Q: Do you support or oppose the City Council vote to increase the minimum wage in several steps to $13 an hour by 2019? Please explain.

I would have voted for the minimum wage increase proposal recently passed by the City Council. Adults should not be in poverty if they are working full-time. I am concerned about the effect on small businesses, but the raises take place over five years and by then the state and federal government should enact minimum wage increases that are close to the City of Chicago. I would explore finding a way to help small businesses severely affected by the lower wages paid by other geographic areas.


Q: Should the Lucas Museum of Narrative Art be built at the proposed location on Chicago's lakefront? Please explain.

I do not believe the Lucas Museum of Narrative Art should be built at the proposed location on Chicago's lakefront. The Friends of the Parks are an outstanding civic group with whom I find myself in agreement. They are doing what they believe is correct in filing their lawsuit and I wholeheartedly support their efforts to stand on their principles. The ordinance declaring a free and open lakefront was written that way for a reason. As a Police Officer, I believe the law is the law.


Q: How can the city improve public safety? Please address the role and performance of the Chicago Police Department and the role of neighborhood residents in crime prevention. What have you done to improve public safety in your community?

As a Chicago police officer for twenty one years, I have strong feelings on this issue. From my point of view, the Chicago Police Department has been a force for good in neighborhoods across the city. Crime, even violent crime, is down dramatically over ten or twenty years ago. While this cannot be attributed solely to the police department, they deserve a fair amount of the credit. Cold statistics, however, are no comfort to those who live in neighborhoods still plagued by murder and mayhem. It seems plain that we need more officers, in part to ensure that shifting officers out of "safe" neighborhoods to those at risk doesn't create more neighborhoods at risk. We also need a return to having "beat officers" in the truest sense of the word. Officers need to be deployed in ways that they bond closer with the communities they are supposed to protect. Finally, in addition to more officers overall, we need a more diverse police department. Sadly, we still live in a society where race matters. If the leadership of the department had the option to deploy more officers into neighborhoods that look more like those they are protecting, it may go a long way to easing tension. More officers are not the only answer. Vastly improving neighborhood schools, dramatically ramping up after school activities and a comprehensive approach to bring good jobs at good wages are also central components to further reducing violent crime.

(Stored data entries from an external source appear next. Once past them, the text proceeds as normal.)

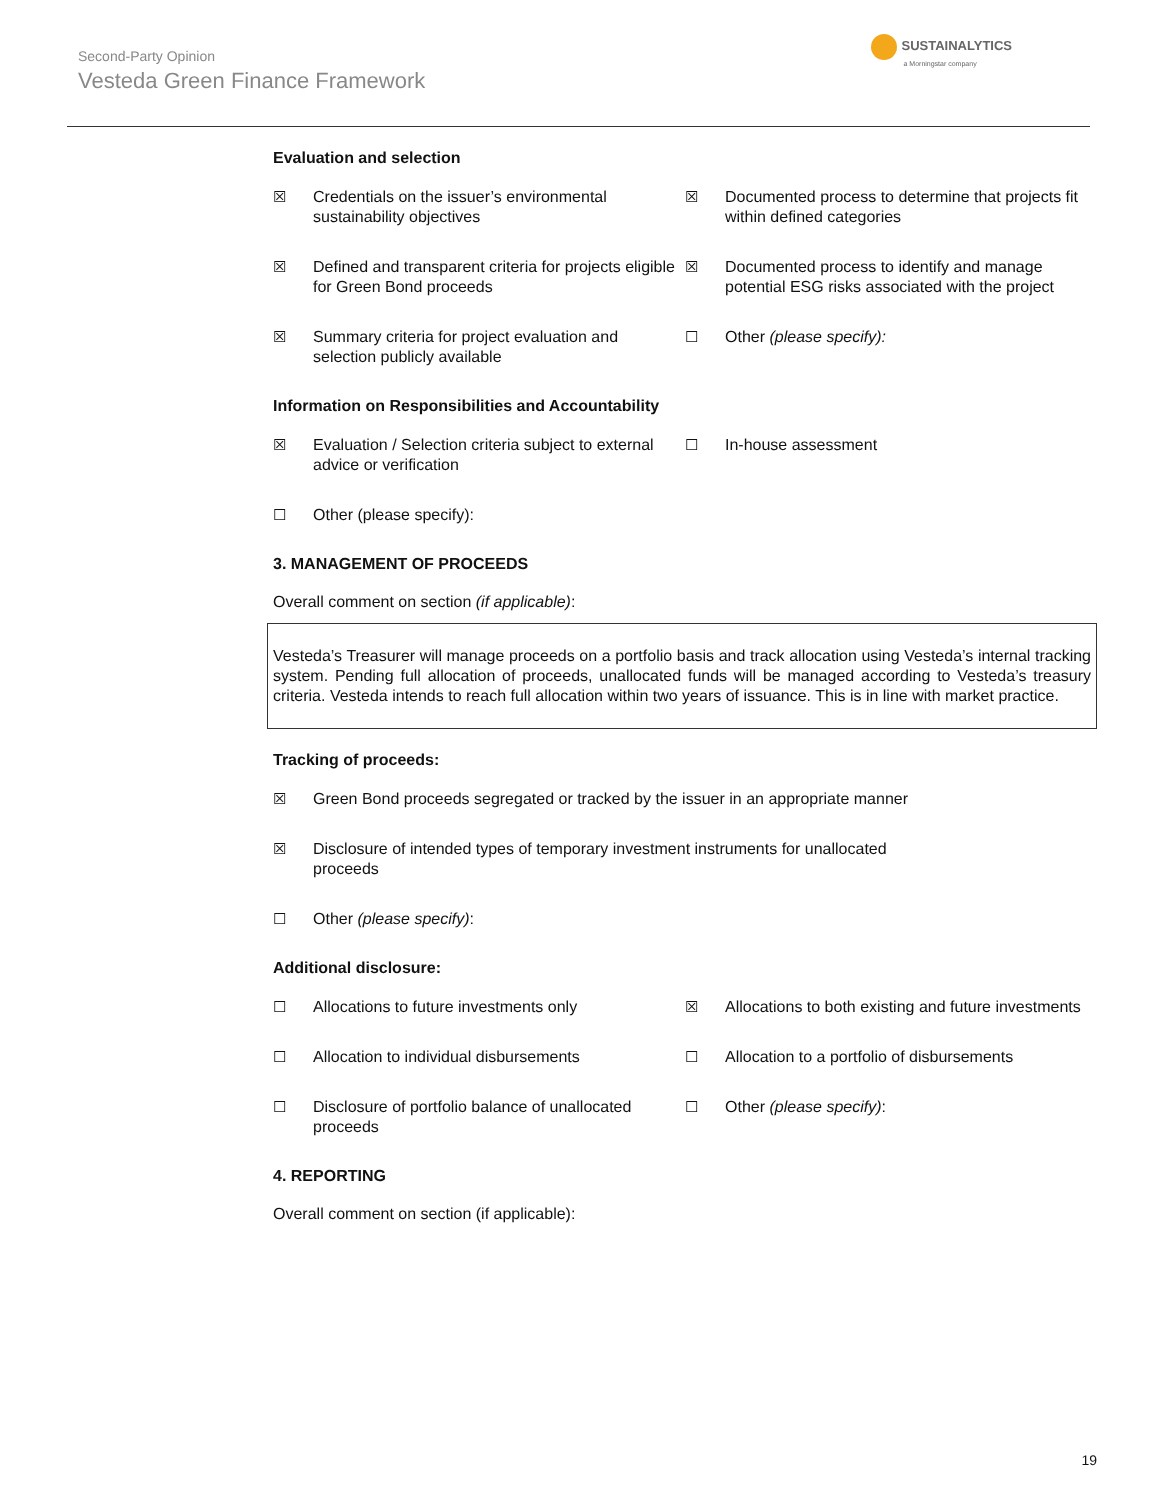Second-Party Opinion
Vesteda Green Finance Framework
SUSTAINALYTICS
a Morningstar company
Evaluation and selection
☒ Credentials on the issuer’s environmental sustainability objectives
☒ Documented process to determine that projects fit within defined categories
☒ Defined and transparent criteria for projects eligible for Green Bond proceeds
☒ Documented process to identify and manage potential ESG risks associated with the project
☒ Summary criteria for project evaluation and selection publicly available
☐ Other (please specify):
Information on Responsibilities and Accountability
☒ Evaluation / Selection criteria subject to external advice or verification
☐ In-house assessment
☐ Other (please specify):
3. MANAGEMENT OF PROCEEDS
Overall comment on section (if applicable):
Vesteda’s Treasurer will manage proceeds on a portfolio basis and track allocation using Vesteda’s internal tracking system. Pending full allocation of proceeds, unallocated funds will be managed according to Vesteda’s treasury criteria. Vesteda intends to reach full allocation within two years of issuance. This is in line with market practice.
Tracking of proceeds:
☒ Green Bond proceeds segregated or tracked by the issuer in an appropriate manner
☒ Disclosure of intended types of temporary investment instruments for unallocated
proceeds
☐ Other (please specify):
Additional disclosure:
☐ Allocations to future investments only
☒ Allocations to both existing and future investments
☐ Allocation to individual disbursements
☐ Allocation to a portfolio of disbursements
☐ Disclosure of portfolio balance of unallocated proceeds
☐ Other (please specify):
4. REPORTING
Overall comment on section (if applicable):
19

Q: Do you support Chicago's traffic light camera program? Please explain.

I would have voted 'No' had I been in the City Council at the time. There are major questions about the implementation of this program, from the location of the cameras, to the speeding up of yellow caution lights. I cannot support something that contributes to the danger and unsafe behavior of a motorist driving behavior.


Q: Should Chicago reduce the number of aldermen in the City Council?

No. Such gimmicks have not worked well in other areas of government. The unintended consequences of the "Cutback Amendment" for example have not been entirely positive (consolidation of power among a few leaders, the growth of influence of lobbyists, etc.). These types of gimmick reforms rarely live up to their billing and accomplish their stated goals.


Q: What is your highest priority for improving your ward? What is the greatest concern you hear from residents of your ward?

Bringing more good jobs at good wages is my highest priority. Further reducing violent crime and good jobs are what I hear about the most from my residents. Working hard to improve the neighborhood schools is another big concern.


Q: Please tell us something about yourself that would surprise us.

My wife tells me that I'm like putty in the hands of the grandchildren. But I just think they know who to come to for results.